L'Explication Prémisse
Cet article dit que la contribution alimentaire pour un enfant (les subsides) se paie sous forme d’une pension régulière. Le montant est fixé en regard des besoins réels de l’enfant, des ressources de la personne qui doit payer et de sa situation familiale (autres charges, nombre d’enfants, etc.). Si, une fois majeur, l’enfant est encore dans le besoin (par ex. études, incapacité), la pension peut continuer tant que ce besoin existe, sauf si cette situation est due à une faute de l’enfant (comportement fautif ayant créé ou maintenu son besoin).
Après un divorce, le père doit verser une pension mensuelle pour son fils de 16 ans. À 20 ans, l’enfant poursuit des études et n’a pas de revenus suffisants : la pension peut donc être maintenue au-delà de 18 ans pour couvrir ses frais de vie et de scolarité. En revanche, si l’enfant majeur refuse sciemment toute formation et refuse de travailler sans raison valable, le juge peut estimer que son état est imputable à une faute et refuser de prolonger la pension.
- Les subsides prennent la forme d’une pension périodique (paiement régulier).

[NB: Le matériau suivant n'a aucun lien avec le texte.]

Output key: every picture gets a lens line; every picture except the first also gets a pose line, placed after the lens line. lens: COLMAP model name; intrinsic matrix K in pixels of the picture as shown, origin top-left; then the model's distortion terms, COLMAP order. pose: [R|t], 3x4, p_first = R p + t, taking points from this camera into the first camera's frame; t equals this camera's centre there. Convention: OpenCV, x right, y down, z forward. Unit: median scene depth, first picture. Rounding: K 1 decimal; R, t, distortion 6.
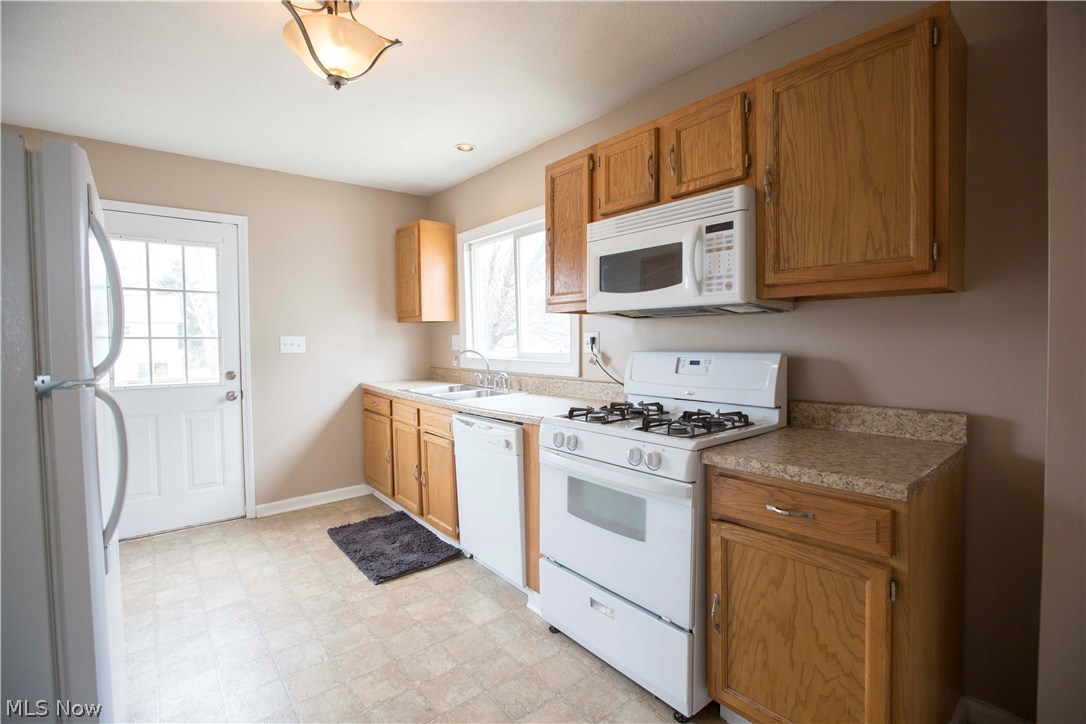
lens RADIAL K [[495.8, 0, 542.6], [0, 495.8, 356.6], [0, 0, 1]] dist [-0.005394, -0.000288]
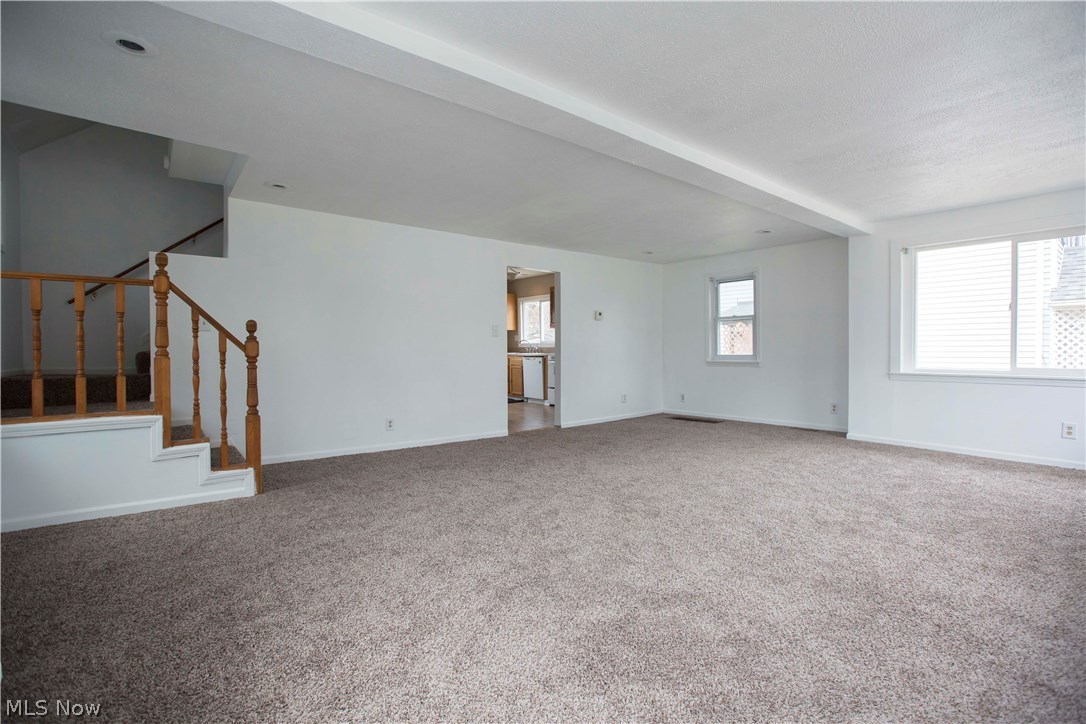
lens RADIAL K [[495.8, 0, 543.3], [0, 495.8, 356.1], [0, 0, 1]] dist [-0.005394, -0.000288]
pose [[0.999851, 0.005382, -0.016427, 0.016035], [-0.005564, 0.999923, -0.011058, 0.120534], [0.016366, 0.011148, 0.999804, -2.040512]]
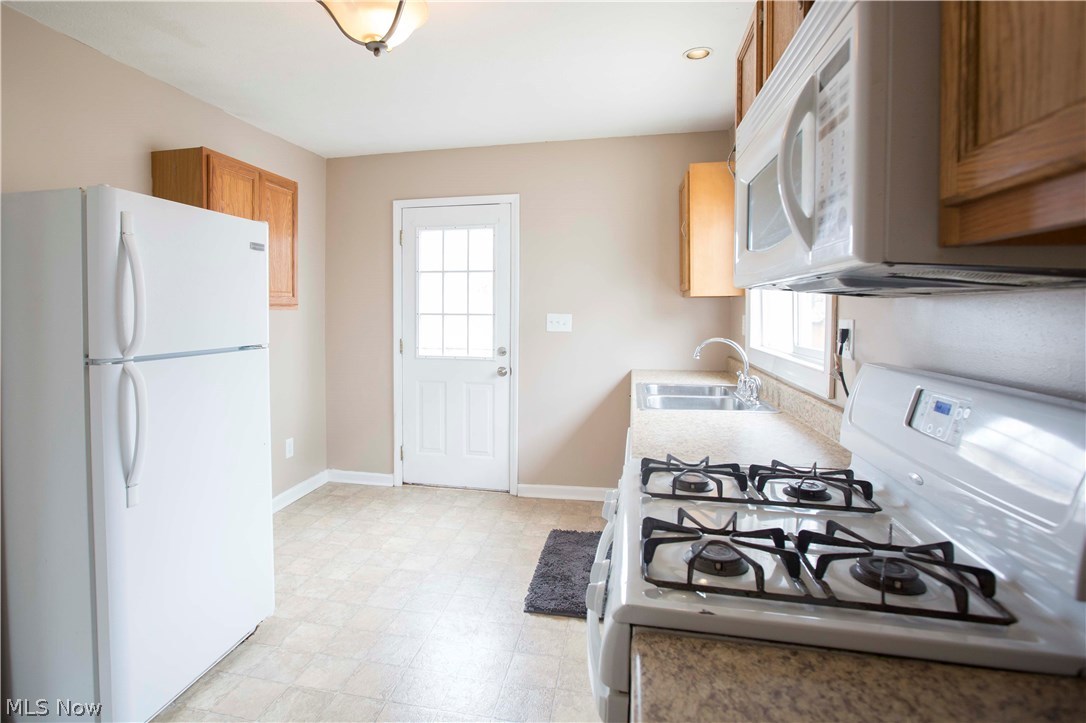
lens RADIAL K [[566.6, 0, 515.0], [0, 566.6, 329.1], [0, 0, 1]] dist [-0.028625, -0.000071]
pose [[0.634088, 0.040400, -0.772205, 0.302309], [-0.038578, 0.999043, 0.020590, -0.034785], [0.772298, 0.016734, 0.635040, 0.287565]]
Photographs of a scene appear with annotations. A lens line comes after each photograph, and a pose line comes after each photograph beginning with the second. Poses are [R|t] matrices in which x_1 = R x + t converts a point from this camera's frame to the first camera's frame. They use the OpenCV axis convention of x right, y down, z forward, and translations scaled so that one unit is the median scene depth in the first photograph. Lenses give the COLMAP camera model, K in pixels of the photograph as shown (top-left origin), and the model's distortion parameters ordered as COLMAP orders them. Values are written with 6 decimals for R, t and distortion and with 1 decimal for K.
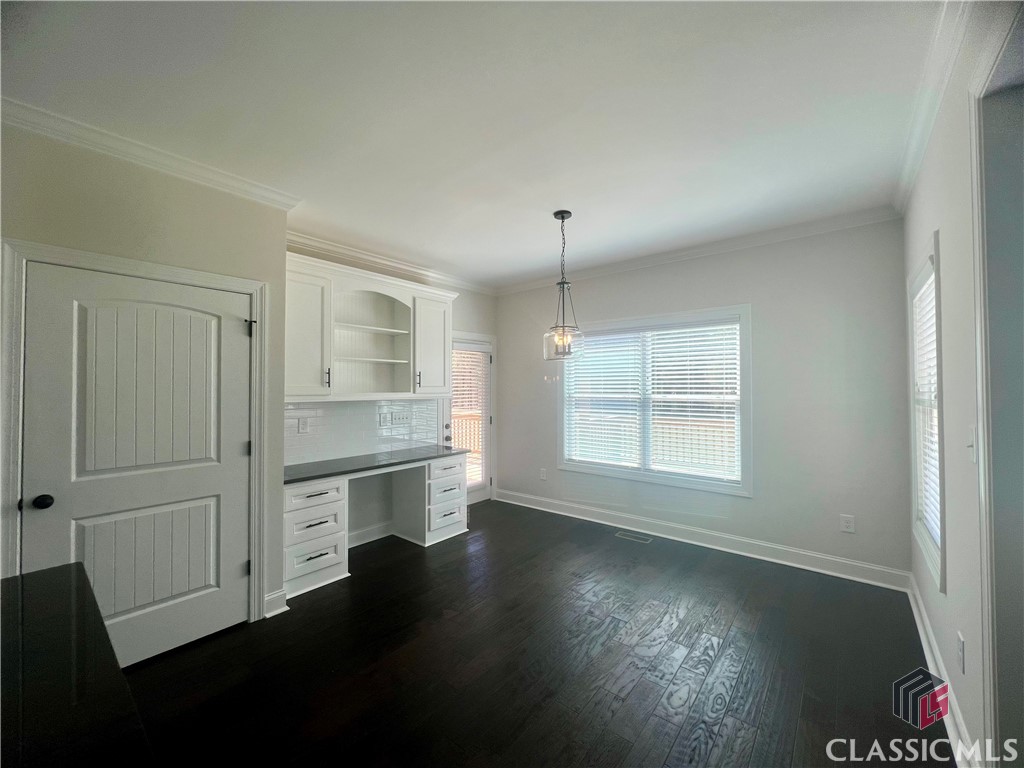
lens RADIAL K [[414.7, 0, 501.3], [0, 414.7, 383.5], [0, 0, 1]] dist [0.002486, 0.000117]
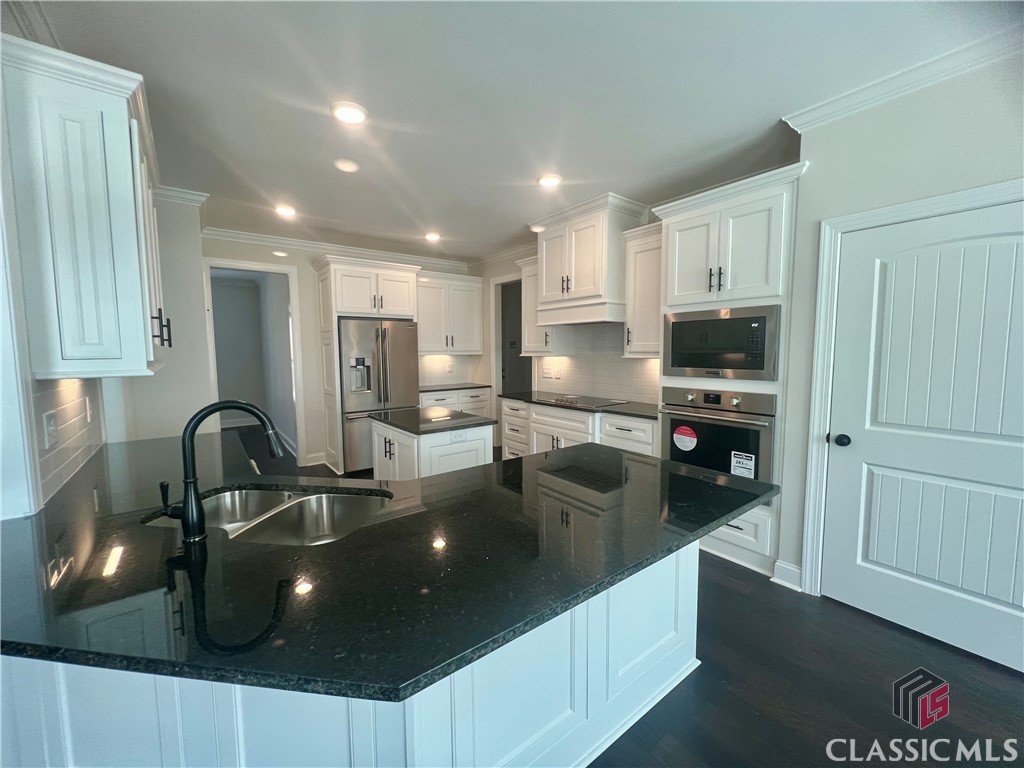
lens RADIAL K [[414.7, 0, 511.9], [0, 414.7, 383.5], [0, 0, 1]] dist [0.002486, 0.000117]
pose [[-0.207982, 0.080133, -0.974845, 0.213449], [0.011857, 0.996772, 0.079406, 0.019911], [0.978061, 0.004957, -0.208261, 0.314022]]
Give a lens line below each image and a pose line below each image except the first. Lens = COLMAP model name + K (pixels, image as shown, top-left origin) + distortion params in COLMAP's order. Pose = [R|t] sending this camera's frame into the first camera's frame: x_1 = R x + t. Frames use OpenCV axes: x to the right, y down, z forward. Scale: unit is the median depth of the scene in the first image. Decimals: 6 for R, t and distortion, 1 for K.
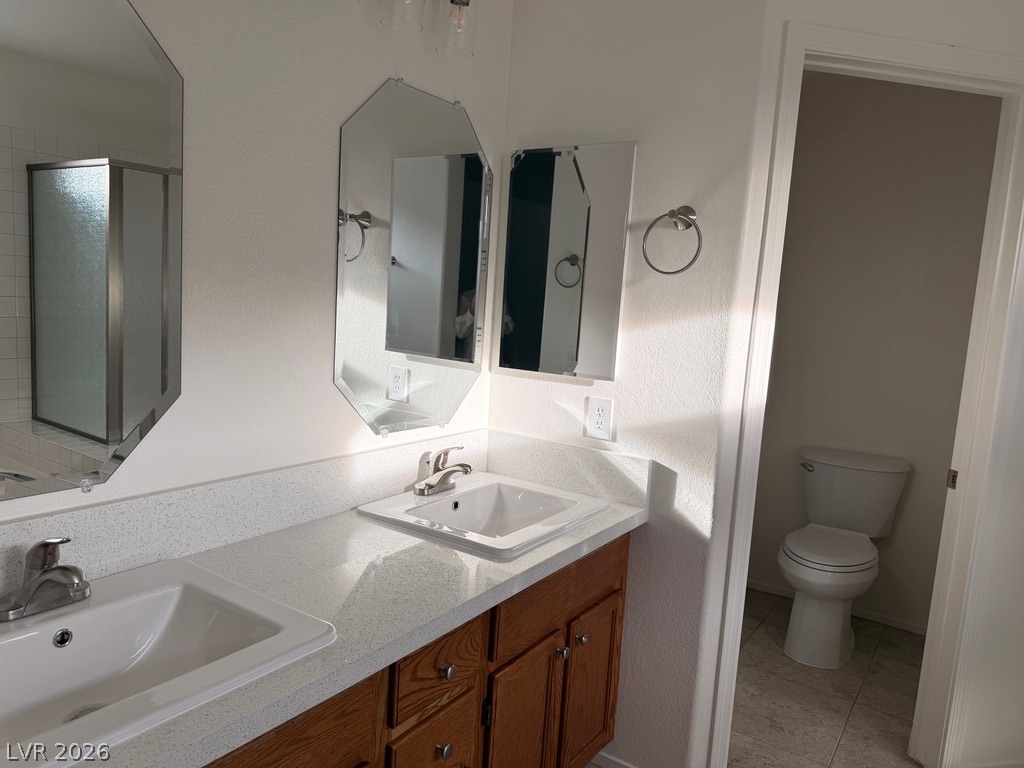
lens RADIAL K [[722.4, 0, 512.7], [0, 722.4, 386.6], [0, 0, 1]] dist [0.006469, 0.000444]
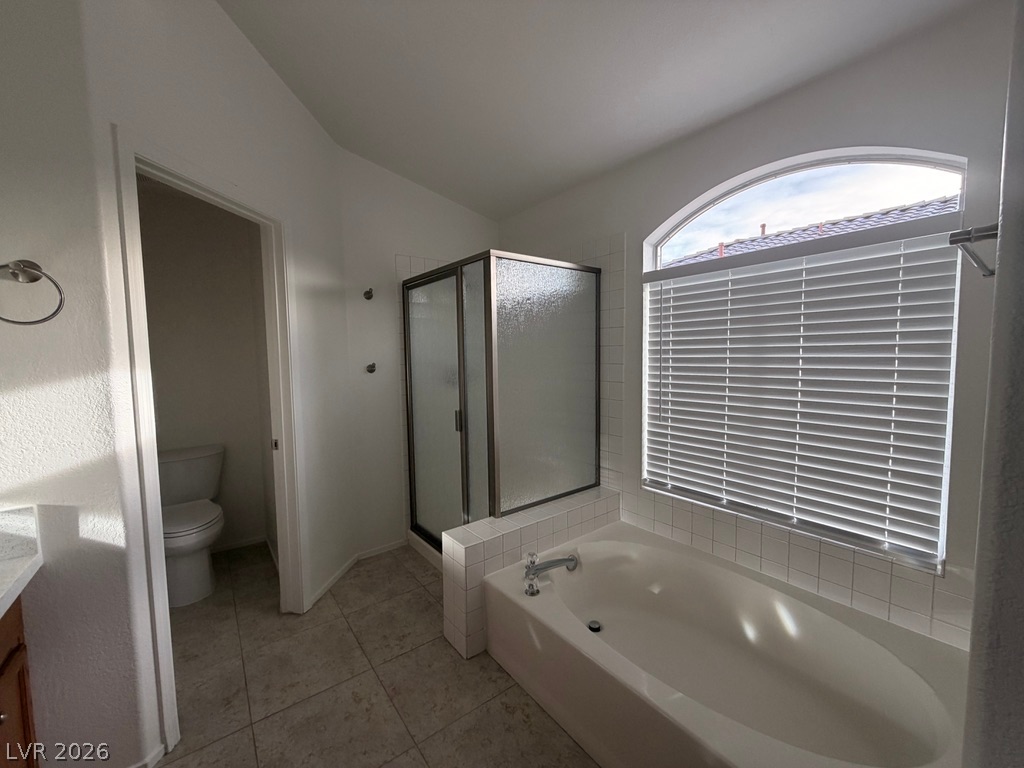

- Le montant dépend de trois critères principaux : les besoins de l’enfant, les ressources du débiteur et la situation familiale de celui-ci (charges, nombre d’enfants à charge…).
- La pension peut être due au-delà de la majorité si l’enfant demeure dans le besoin (par ex. poursuite d’études, incapacité).
- Exception : pas d’obligation de verser la pension au-delà de la majorité si le maintien du besoin est imputable à une faute de l’enfant.
- Il appartient au juge, le cas échéant, d’apprécier ces éléments pour fixer ou maintenir la pension en fonction des circonstances.